WHAT TO PRODUCE: Scan the entries for the word "inkl" and return every line that has it.

GIVEN ENTRIES:
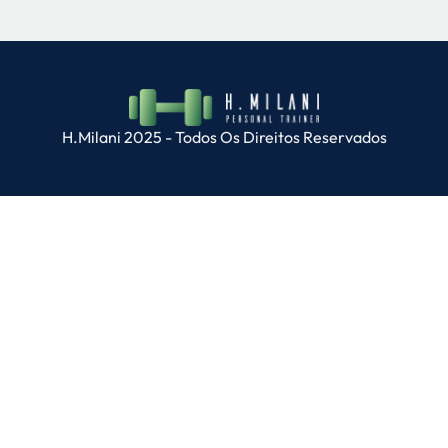
H.Milani 2025 - Todos Os Direitos Reservados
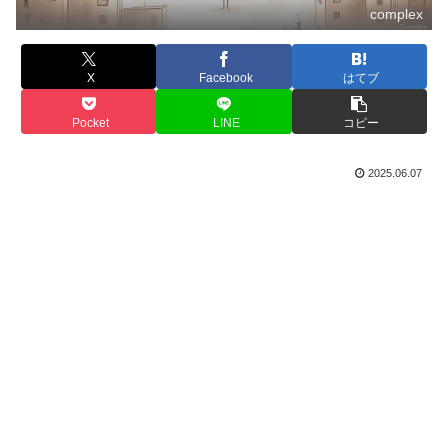
complex
X
Facebook
はてブ
Pocket
LINE
コピー
2025.06.07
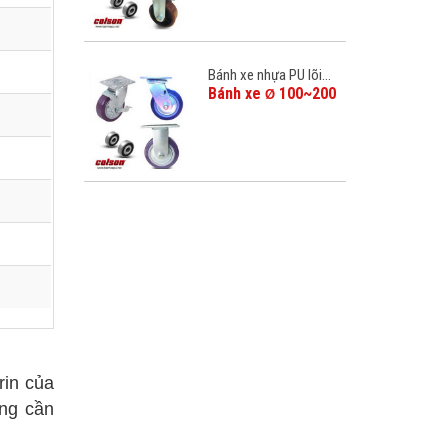
Bánh xe nhựa PU lõi...
Bánh xe
100~200
Ø
rin của
ông cần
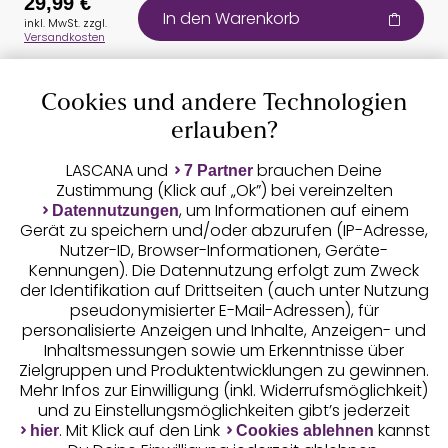
29,99 €
In den Warenkorb
inkl. MwSt. zzgl.
Versandkosten
Cookies und andere Technologien
Auszeichnungen
erlauben?
LASCANA und
brauchen Deine
7 Partner
Zustimmung (Klick auf „Ok”) bei vereinzelten
, um Informationen auf einem
Datennutzungen
Gerät zu speichern und/oder abzurufen (IP-Adresse,
Nutzer-ID, Browser-Informationen, Geräte-
Kennungen). Die Datennutzung erfolgt zum Zweck
der Identifikation auf Drittseiten (auch unter Nutzung
pseudonymisierter E-Mail-Adressen), für
Geprüfte Sicherheit
personalisierte Anzeigen und Inhalte, Anzeigen- und
Inhaltsmessungen sowie um Erkenntnisse über
Zielgruppen und Produktentwicklungen zu gewinnen.
Mehr Infos zur Einwilligung (inkl. Widerrufsmöglichkeit)
und zu Einstellungsmöglichkeiten gibt’s jederzeit
Unsere Apps
. Mit Klick auf den Link
kannst
hier
Cookies ablehnen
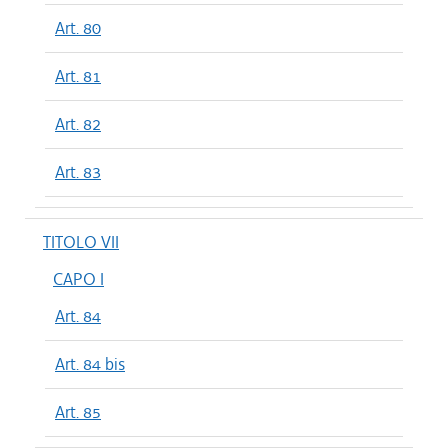
Art. 80
Art. 81
Art. 82
Art. 83
TITOLO VII
CAPO I
Art. 84
Art. 84 bis
Art. 85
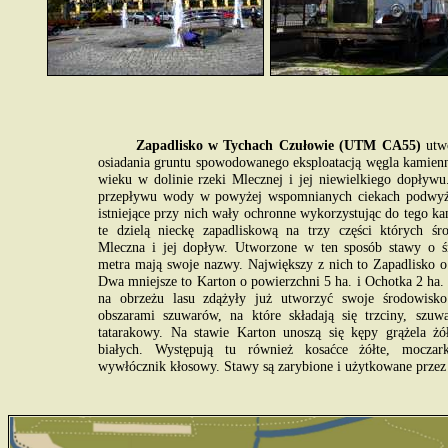
Zapadlisko w Tychach Czułowie (UTM CA55)
utwo
osiadania gruntu spowodowanego eksploatacją węgla kamien
wieku w dolinie rzeki Mlecznej i jej niewielkiego dopływ
przepływu wody w powyżej wspomnianych ciekach podwyżs
istniejące przy nich wały ochronne wykorzystując do tego k
te dzielą nieckę zapadliskową na trzy części których śr
Mleczna i jej dopływ. Utworzone w ten sposób stawy o śr
metra mają swoje nazwy. Największy z nich to Zapadlisko o
Dwa mniejsze to Karton o powierzchni 5 ha. i Ochotka 2 ha. 
na obrzeżu lasu zdążyły już utworzyć swoje środowisko
obszarami szuwarów, na które składają się trzciny, szuw
tatarakowy. Na stawie Karton unoszą się kępy grążela żół
białych. Występują tu również kosaćce żółte, moczar
wywłócznik kłosowy. Stawy są zarybione i użytkowane przez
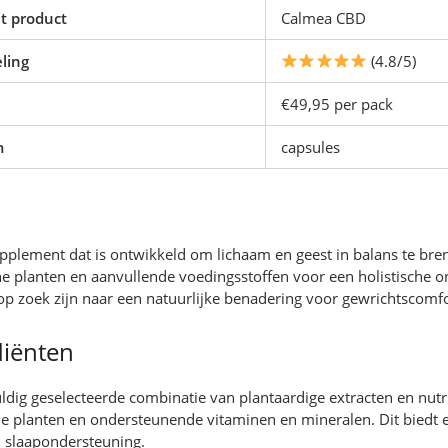
t product
Calmea CBD
ling
(4.8/5)
€49,95 per pack
m
capsules
pplement dat is ontwikkeld om lichaam en geest in balans te bre
 planten en aanvullende voedingsstoffen voor een holistische on
op zoek zijn naar een natuurlijke benadering voor gewrichtscomfo
diënten
ldig geselecteerde combinatie van plantaardige extracten en nut
planten en ondersteunende vitaminen en mineralen. Dit biedt een
n slaapondersteuning.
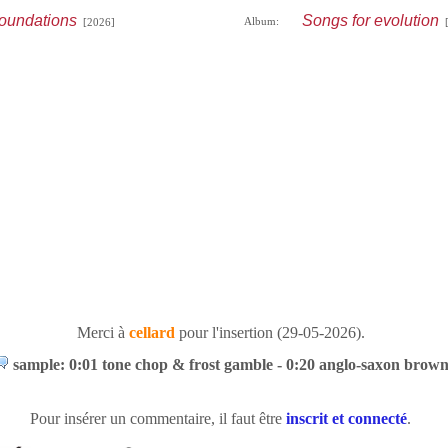
foundations
Songs for evolution
Album:
[2026]
[
Merci à
cellard
pour l'insertion (29-05-2026).
sample: 0:01 tone chop & frost gamble - 0:20 anglo-saxon brow
Pour insérer un commentaire, il faut être
inscrit et connecté
.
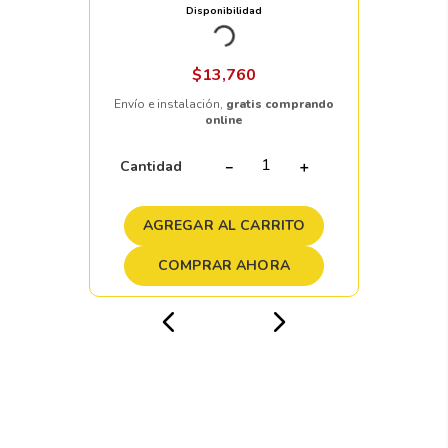
Disponibilidad
Nacional
12pzs
$
13
,
760
Envío e instalación,
gratis comprando
online
Cantidad
－
＋
AGREGAR AL CARRITO
COMPRAR AHORA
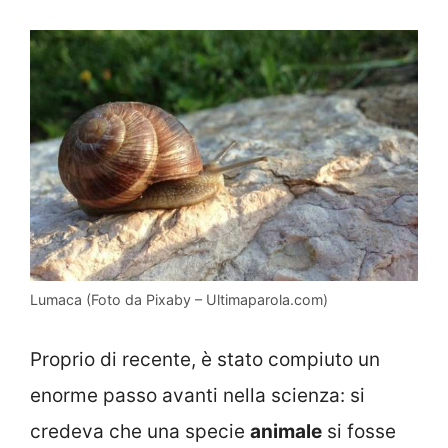
Lumaca (Foto da Pixaby – Ultimaparola.com)
Proprio di recente, è stato compiuto un
enorme passo avanti nella scienza: si
credeva che una specie
animale
si fosse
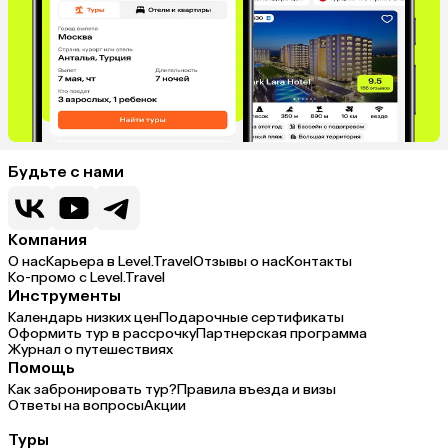
Будьте с нами
Компания
О нас
Карьера в Level.Travel
Отзывы о нас
Контакты
Ко-промо с Level.Travel
Инструменты
Календарь низких цен
Подарочные сертификаты
Оформить тур в рассрочку
Партнерская программа
Журнал о путешествиях
Помощь
Как забронировать тур?
Правила въезда и визы
Ответы на вопросы
Акции
Туры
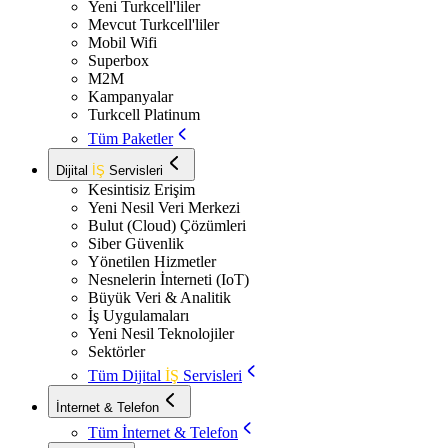
Yeni Turkcell'liler
Mevcut Turkcell'liler
Mobil Wifi
Superbox
M2M
Kampanyalar
Turkcell Platinum
Tüm Paketler
Dijital
İŞ
Servisleri
Kesintisiz Erişim
Yeni Nesil Veri Merkezi
Bulut (Cloud) Çözümleri
Siber Güvenlik
Yönetilen Hizmetler
Nesnelerin İnterneti (IoT)
Büyük Veri & Analitik
İş Uygulamaları
Yeni Nesil Teknolojiler
Sektörler
Tüm Dijital
İŞ
Servisleri
İnternet & Telefon
Tüm İnternet & Telefon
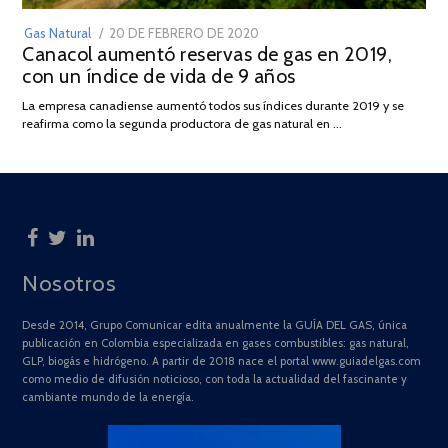
POSTED
Gas Natural
20 DE FEBRERO DE 2020
10
Canacol aumentó reservas de gas en 2019,
ON
DE
con un índice de vida de 9 años
JULIO
DE
La empresa canadiense aumentó todos sus índices durante 2019 y se
2025
reafirma como la segunda productora de gas natural en …
Nosotros
Desde 2014, Grupo Comunicar edita anualmente la GUÍA DEL GAS, única
publicación en Colombia especializada en gases combustibles: gas natural,
GLP, biogás e hidrógeno. A partir de 2018 nace el portal www.guiadelgas.com
como medio de difusión noticioso, con toda la actualidad del fascinante y
cambiante mundo de la energía.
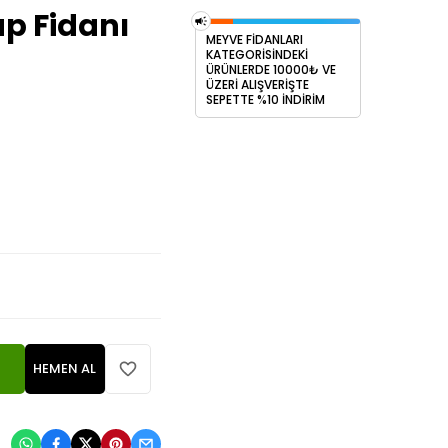
p Fidanı
MEYVE FİDANLARI
KATEGORİSİNDEKİ
ÜRÜNLERDE 10000₺ VE
ÜZERİ ALIŞVERİŞTE
SEPETTE %10 İNDİRİM
HEMEN AL
:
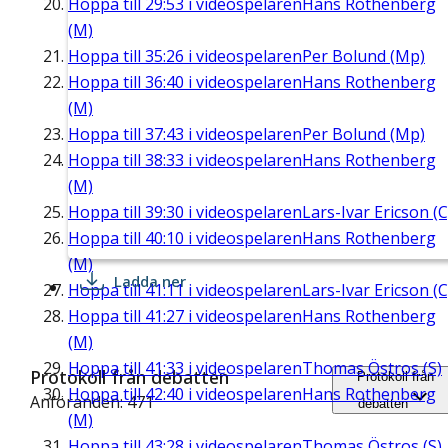
Hoppa till
29:53
i videospelaren
Hans Rothenberg
(M)
Hoppa till
35:26
i videospelaren
Per Bolund (Mp)
Hoppa till
36:40
i videospelaren
Hans Rothenberg
(M)
Hoppa till
37:43
i videospelaren
Per Bolund (Mp)
Hoppa till
38:33
i videospelaren
Hans Rothenberg
(M)
Hoppa till
39:30
i videospelaren
Lars-Ivar Ericson (C
Hoppa till
40:10
i videospelaren
Hans Rothenberg
(M)
Ladda ner
Hoppa till
41:11
i videospelaren
Lars-Ivar Ericson (C
Hoppa till
41:27
i videospelaren
Hans Rothenberg
(M)
Hoppa till
41:33
i videospelaren
Thomas Östros (S)
Protokoll från debatten
Protokoll från
Hoppa till
42:40
i videospelaren
Hans Rothenberg
Anföranden: 471
debatten
(M)
Hoppa till
43:28
i videospelaren
Thomas Östros (S)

RESULT:
inkl. MwSt. zzgl.
Mehr Infos zur Einwilligung (inkl. Widerrufsmöglichkeit)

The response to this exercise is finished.